Guide: Data Quality
Prepare data pragmatically before integration
Goal
Deliver fast without building on low-quality data.
SharePoint / file shares at large scale
When connecting large SharePoint estates:
- do not ingest everything at once: select relevant sites/scopes first
- reduce duplicates/outdated content: less noise, better retrieval
- use clear metadata/naming conventions: better findability
Pragmatic sequence:
- define top use cases
- map only relevant data scopes
- expand step by step after validation
SAP / ERP with many tables
For very large table landscapes (e.g. SAP):
- do not start with full coverage
- curate tables by use case
- assign business owners per data domain
Recommendation:
- start with a small core set
- validate answer quality
- expand table scope in controlled increments
Minimum standards for structured data
- stable keys/IDs available
- consistent date fields
- null/empty handling is understood
- field semantics are documented
- clear update cadence (e.g. hourly/daily)

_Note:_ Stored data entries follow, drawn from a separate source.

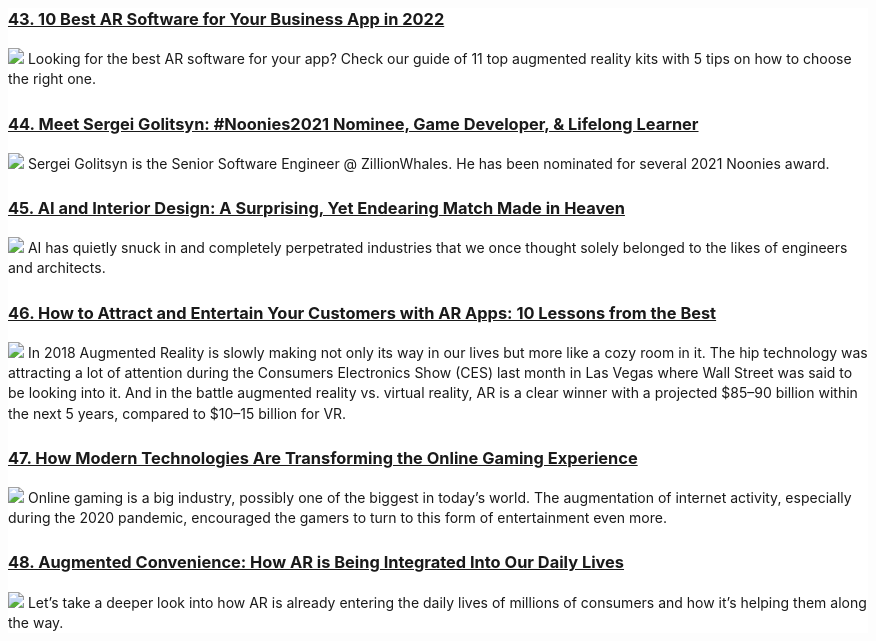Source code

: ### [43. 10 Best AR Software for Your Business App in 2022](https://hackernoon.com/10-best-ar-software-for-your-business-app-in-2022)
![](https://cdn.hackernoon.com/images/HdZnTrBgSWQQA0XgG9aZcJvxCcD3-kw93k3e.jpeg)
Looking for the best AR software for your app? Check our guide of 11 top augmented reality kits with 5 tips on how to choose the right one. 

### [44. Meet Sergei Golitsyn: #Noonies2021 Nominee, Game Developer, & Lifelong Learner](https://hackernoon.com/meet-sergei-golitsyn-noonies2021-nominee-game-developer-and-lifelong-learner)
![](https://cdn.hackernoon.com/images/WyL2V0Nj20amUlioe5bpd0cPHF92-5i037u1.jpeg)
Sergei Golitsyn is the Senior Software Engineer @ ZillionWhales. He has been nominated for several 2021 Noonies award.

### [45. AI and Interior Design: A Surprising, Yet Endearing Match Made in Heaven](https://hackernoon.com/ai-and-interior-design-a-surprising-yet-endearing-match-made-in-heaven)
![](https://cdn.hackernoon.com/images/DHau17WzSnRXOnRp2O94LGCfuDz1-6093nc8.jpeg)
AI has quietly snuck in and completely perpetrated industries that we once thought solely belonged to the likes of engineers and architects.

### [46. How to Attract and Entertain Your Customers with AR Apps: 10 Lessons from the Best](https://hackernoon.com/how-to-attract-and-entertain-your-customers-with-ar-apps-10-lessons-from-the-best-7i1c53w6p)
![](https://cdn.hackernoon.com/images/rt1bt3wid.jpg)
In 2018 Augmented Reality is slowly making not only its way in our lives but more like a cozy room in it. The hip technology was attracting a lot of attention during the Consumers Electronics Show (CES) last month in Las Vegas where Wall Street was said to be looking into it. And in the battle augmented reality vs. virtual reality, AR is a clear winner with a projected $85–90 billion within the next 5 years, compared to $10–15 billion for VR.

### [47. How Modern Technologies Are Transforming the Online Gaming Experience](https://hackernoon.com/how-modern-technologies-are-transforming-the-online-gaming-experience-sq183t7q)
![](https://firebasestorage.googleapis.com/v0/b/hackernoon-app.appspot.com/o/images%2FOyroAm0H9TQIEeF5cNXJLW8Vriy2-091b28us.jpeg?alt=media&token=cf6af6cf-e88e-49e7-bd44-d58314564cc4)
Online gaming is a big industry, possibly one of the biggest in today’s world. The augmentation of internet activity, especially during the 2020 pandemic, encouraged the gamers to turn to this form of entertainment even more. 

### [48. Augmented Convenience: How AR is Being Integrated Into Our Daily Lives](https://hackernoon.com/augmented-convenience-how-ar-is-being-integrated-into-our-daily-lives-yj2u31rl)
![](https://cdn.hackernoon.com/images/aBxCRG4PdBeC4Gw5xSpatovTWXC2-ea1j31wi.jpeg)
Let’s take a deeper look into how AR is already entering the daily lives of millions of consumers and how it’s helping them along the way.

Minimum standards for document data
- clear titles/file names
- current versions over shadow copies
- avoid legacy archives in first scope
- consistent folder/metadata structure
Go/No-Go checklist before pilot
- Is first scope clearly bounded?
- Are data owners assigned?
- Are 1-2 high-value use cases explicitly defined?
- Is it clear which data is intentionally excluded from phase 1?
If these points are clear, pilot speed and stability improve significantly.